Ideally the revival will spark at Sunderland on Tuesday, the new manager’s first task to coax spirit from a team whose confidence feels brittle. “People keep saying we have a good team, but how do you only have four points at this stage ?” he said. “Something’s got to be lacking. It’s different to Tottenham where I went eight games into the season (in 2008 when they were bottom with two points) but they had a squad full of ability. Here, we are short, but we know what we have come into. We have to find a way to bring the group together and win some matches.

“They should be embarrassed by our position. You can talk to players all day and those who aren’t playing will blame those who are playing. Those who are in the team will blame somebody else. But something had got to be wrong. An excellent manager has got the sack, and I’ve got to put this right quickly. We need effort and people having a go. I’ve got no time for people losing the ball and throwing their arms up in the air, or standing around with their hands on their hips. We’re in a relegation battle. We’ve got four points. It’s their fault, nobody else’s. I need to see people chasing, working, running and closing down.” This back to basics though, after the year he has endured, that might just suit Redknapp.

The veteran, accompanied again by Kevin Bond and Joe Jordan, might privately be wondering how it has come to this. That is not a slight on QPR, who are an ambitious club backed by rich owners who envisaged this campaign being one of consolidation rather than toil at the foot.

But, back in the early spring, Redknapp had been competing for the title. He had been considered the favourite to succeed Fabio Capello as England manager, particularly after he emerged acquitted from his tax evasion trial at Southwark Crown Court. And then, within weeks, it all slipped out of his grasp and he found himself cast into the wilderness.

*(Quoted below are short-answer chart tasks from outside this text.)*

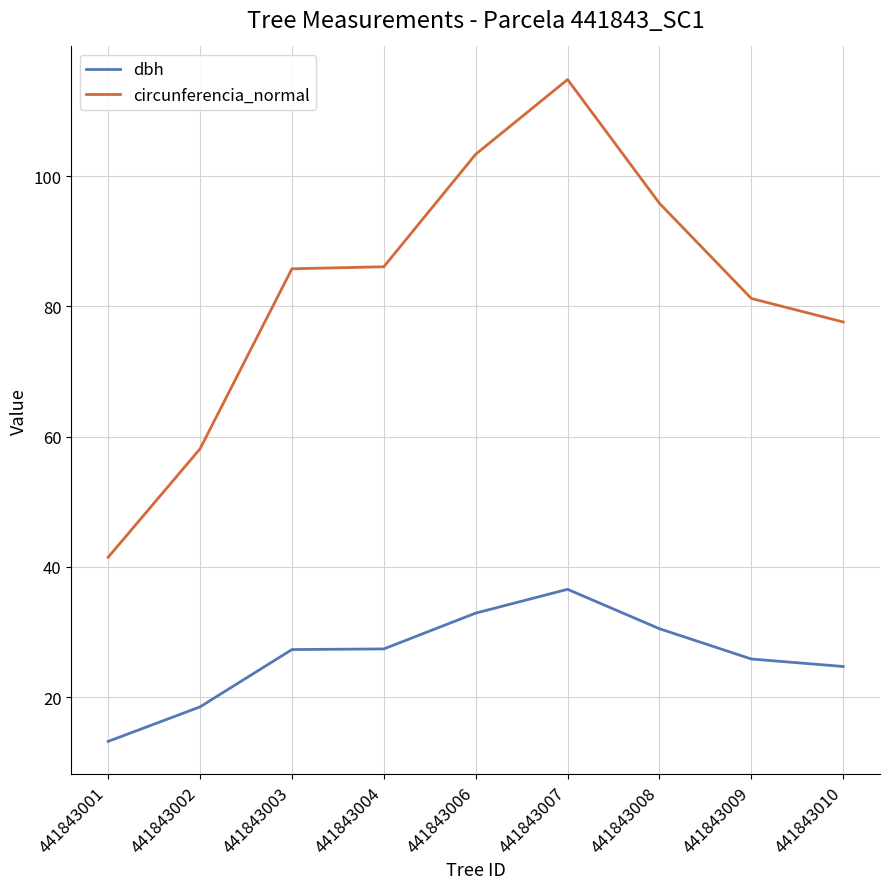

Which series changed the most between 441843001 and 441843010?

circunferencia_normal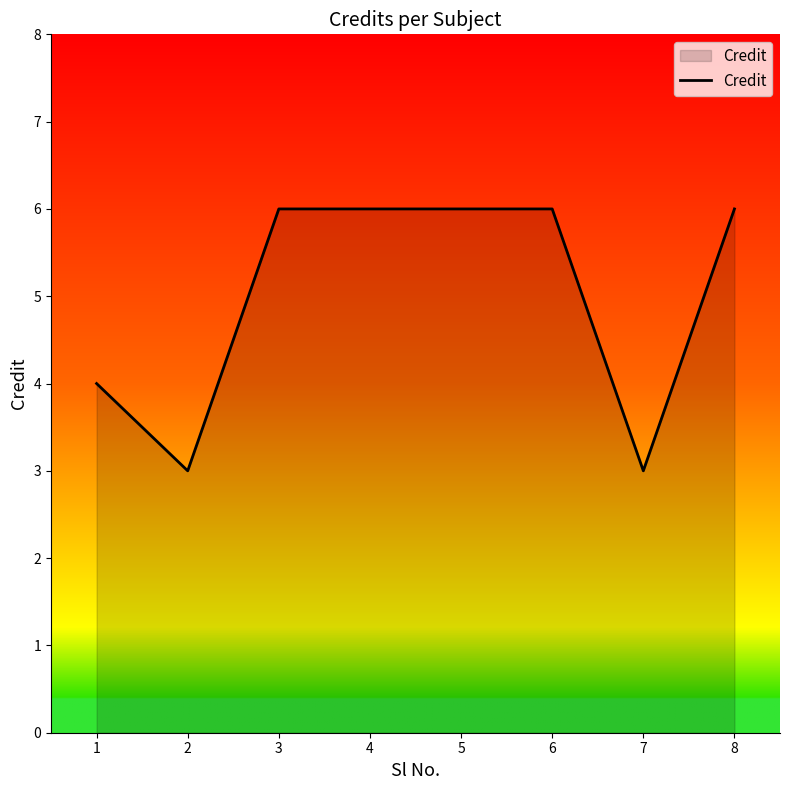

How many distinct data groups are displayed?

1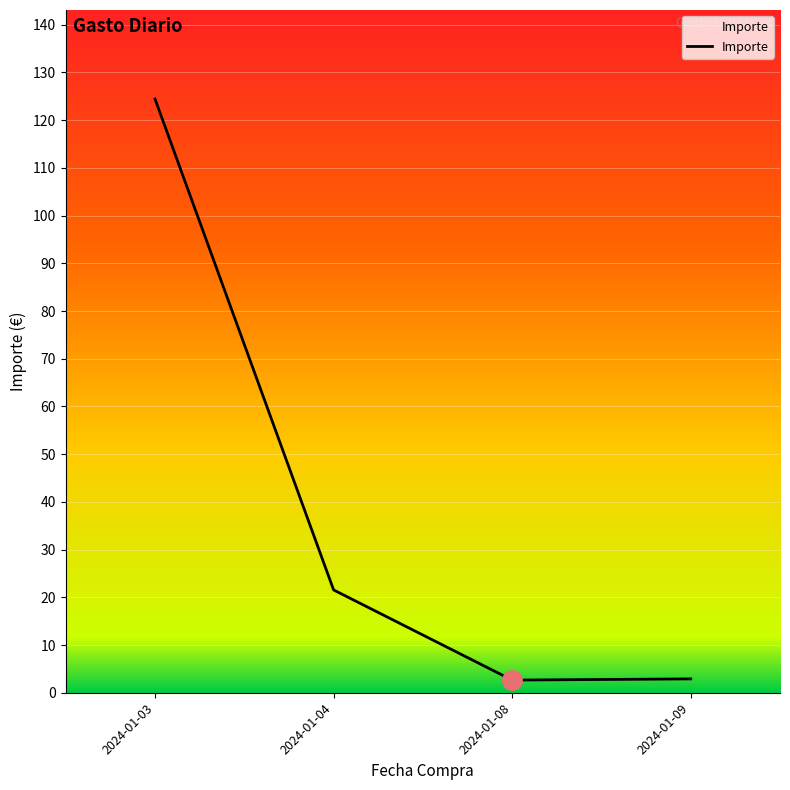

What is the average value?

37.9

He has tended to stay away from Premier League games, preferring instead to pop down to the Fitness First Stadium to chat with counterparts in the lower leagues: the man who receives texts from Becks is more than happy shooting the breeze with the likes of Dagenham and Redbridge’s John Still. “If I turned up at games people would think: ‘What’s he doing here ? He’s after my job.’ I loved pootling along to Bournemouth, having a cup of tea with the managers. A bit of reality.”

“I guess the whole year has been a bit bizarre, how it all finished for me at Tottenham…but that’s life. The day Roy (Hodgson) got the England job I didn’t go and lock myself up in a room. It’s only a game, only a job. The night Daniel sacked me at Spurs I didn’t want to jump off the climb in Bournemouth. No grudges. I went and played golf.”

That did not tally with the picture he had painted moments earlier of a manager who is “knocked for six” every time a game is lost, but such are the contradictions in Redknapp. His assertion that he had not discussed transfer targets for the mid-winter window should be taken with a pinch of salt, though it is clear Rangers should be happy to have him. Had they dawdled, he might have been attending a press conference in Kyiv as Oleh Blokhin’s replacement.

“I was excited about it and spoke to Andriv Shevchenko, and would have taken it had this not come along,” he said. “Sure, the England game (in September 2013) would have been difficult. But, if I’d been in charge, it’s not as if you can say: ‘Oh, it doesn’t matter if we don’t win’ I would have been sent down the salt mines.”

“But now I’m here, and I’ve not come for a short-term fix. I want to build a side. Look at West Bromwich Albion: it took them three or four years, but they have found players who complement each other. You just can’t throw a group of players together and say: ‘There’s a team.’ It just doesn’t work that way. No, this really is a challenge.” Rangers must hope the recovery is kick-started on Wearside.